Sementara UU tentang Pemerintahan Daerah menegaskan otonomi daerah adalah hak penduduk yang tinggal dalam suatu daerah untuk mengatur, mengurus, mengendalikan dan mengembangkan urusannya sendiri demi kepentingan masyarakat setempat sesuai dengan peraturan perundang-undangan yang berlaku.
SKB yang dimaksudkan mengatur cara berpakaian mulai jenjang pendidikan dasar sampai menengah pada rentang usia tersebut adalah masa pertumbuhan dan perkembangan siswa.
"Sementara siswa-siswa kita menganut agama beragam mulai Islam, Kristen, Katolik, Hindu, Buddha, dan Konghucu. Justru pada usia inilah harus ditanamkan dan dituntun para siswa agar tidak boleh melanggar cara berpakaian yang diajarkan agama. Hendaknya para siswa diwajibkan untuk berpakaian sesuai dengan ajaran agama sesuai keyakinan masing-masing, bukan malah membebaskan," kata dia.
Ia meminta agar SKB tiga menteri ini dibatalkan saja guna menghindari kontroversi di kemudian hari dan lebih baik menciptakan kesejukan dan ketenteraman di masyarakat yang sudah sulit akibat wabah Covid-19.
"Jangan ditambahi lagi beban.
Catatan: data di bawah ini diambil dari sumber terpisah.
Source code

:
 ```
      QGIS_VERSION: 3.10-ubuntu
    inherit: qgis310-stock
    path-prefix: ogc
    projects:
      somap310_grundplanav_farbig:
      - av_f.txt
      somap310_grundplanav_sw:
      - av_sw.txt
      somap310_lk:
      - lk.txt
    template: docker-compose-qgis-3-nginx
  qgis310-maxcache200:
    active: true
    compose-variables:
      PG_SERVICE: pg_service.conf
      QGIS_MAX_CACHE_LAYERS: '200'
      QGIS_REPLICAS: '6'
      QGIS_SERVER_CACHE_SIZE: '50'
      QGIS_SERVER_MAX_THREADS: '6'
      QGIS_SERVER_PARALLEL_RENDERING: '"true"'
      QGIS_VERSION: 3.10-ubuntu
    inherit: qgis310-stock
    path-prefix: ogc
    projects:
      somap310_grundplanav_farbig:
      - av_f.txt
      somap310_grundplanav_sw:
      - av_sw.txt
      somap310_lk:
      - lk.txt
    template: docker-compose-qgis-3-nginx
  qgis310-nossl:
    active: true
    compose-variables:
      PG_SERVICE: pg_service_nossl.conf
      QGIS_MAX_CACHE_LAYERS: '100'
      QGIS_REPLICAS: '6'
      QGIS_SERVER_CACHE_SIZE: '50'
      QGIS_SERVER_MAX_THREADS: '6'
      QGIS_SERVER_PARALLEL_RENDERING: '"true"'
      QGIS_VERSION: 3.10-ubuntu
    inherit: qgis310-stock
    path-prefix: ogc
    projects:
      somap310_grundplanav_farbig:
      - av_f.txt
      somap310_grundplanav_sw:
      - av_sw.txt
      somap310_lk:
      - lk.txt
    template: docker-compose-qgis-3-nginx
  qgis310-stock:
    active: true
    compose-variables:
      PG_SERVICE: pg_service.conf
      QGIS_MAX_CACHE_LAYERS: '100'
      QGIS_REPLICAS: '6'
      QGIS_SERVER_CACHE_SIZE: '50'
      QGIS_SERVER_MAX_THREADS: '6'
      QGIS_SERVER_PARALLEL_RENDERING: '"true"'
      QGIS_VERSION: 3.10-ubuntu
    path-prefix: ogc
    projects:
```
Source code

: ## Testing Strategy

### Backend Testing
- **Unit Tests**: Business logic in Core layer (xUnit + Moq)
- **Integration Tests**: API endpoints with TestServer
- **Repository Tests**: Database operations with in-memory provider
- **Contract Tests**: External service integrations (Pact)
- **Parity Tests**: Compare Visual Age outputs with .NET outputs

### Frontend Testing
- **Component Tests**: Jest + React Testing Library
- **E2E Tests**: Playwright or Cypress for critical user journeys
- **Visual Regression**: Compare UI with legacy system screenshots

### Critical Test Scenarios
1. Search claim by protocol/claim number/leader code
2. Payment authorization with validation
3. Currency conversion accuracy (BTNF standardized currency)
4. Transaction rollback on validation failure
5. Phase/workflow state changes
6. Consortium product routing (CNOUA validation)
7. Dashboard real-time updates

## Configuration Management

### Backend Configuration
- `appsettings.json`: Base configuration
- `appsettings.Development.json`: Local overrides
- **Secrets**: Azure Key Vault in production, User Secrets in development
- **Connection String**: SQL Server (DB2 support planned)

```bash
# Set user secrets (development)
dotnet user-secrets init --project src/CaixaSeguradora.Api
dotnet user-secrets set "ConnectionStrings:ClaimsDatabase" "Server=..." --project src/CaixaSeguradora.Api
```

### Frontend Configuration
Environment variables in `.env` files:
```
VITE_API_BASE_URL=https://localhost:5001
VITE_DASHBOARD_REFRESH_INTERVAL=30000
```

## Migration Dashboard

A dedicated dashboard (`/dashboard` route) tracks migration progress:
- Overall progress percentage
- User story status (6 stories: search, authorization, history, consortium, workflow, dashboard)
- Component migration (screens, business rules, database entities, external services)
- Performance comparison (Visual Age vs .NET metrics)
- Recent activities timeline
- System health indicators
Mari kita jaga kerukunan dan harmoni kehidupan antarumat beragama, karena kita semua bersaudara, kata dia.
Sebelumnya pemerintah diwakili tiga menteri yakni Menteri Pendidikan dan Kebudayaan Nadiem Makarim, Menteri Dalam Negeri Tito Karnavian dan Menteri Agama, Yaqut Cholil Qoumas menerbitkan SKB tentang penggunaan pakaian seragam dan atribut di sekolah. Salah satu poin dalam SKB tersebut, melarang pemda atau sekolah mengkhususkan seragam dan atribut dengan keagamaan tertentu.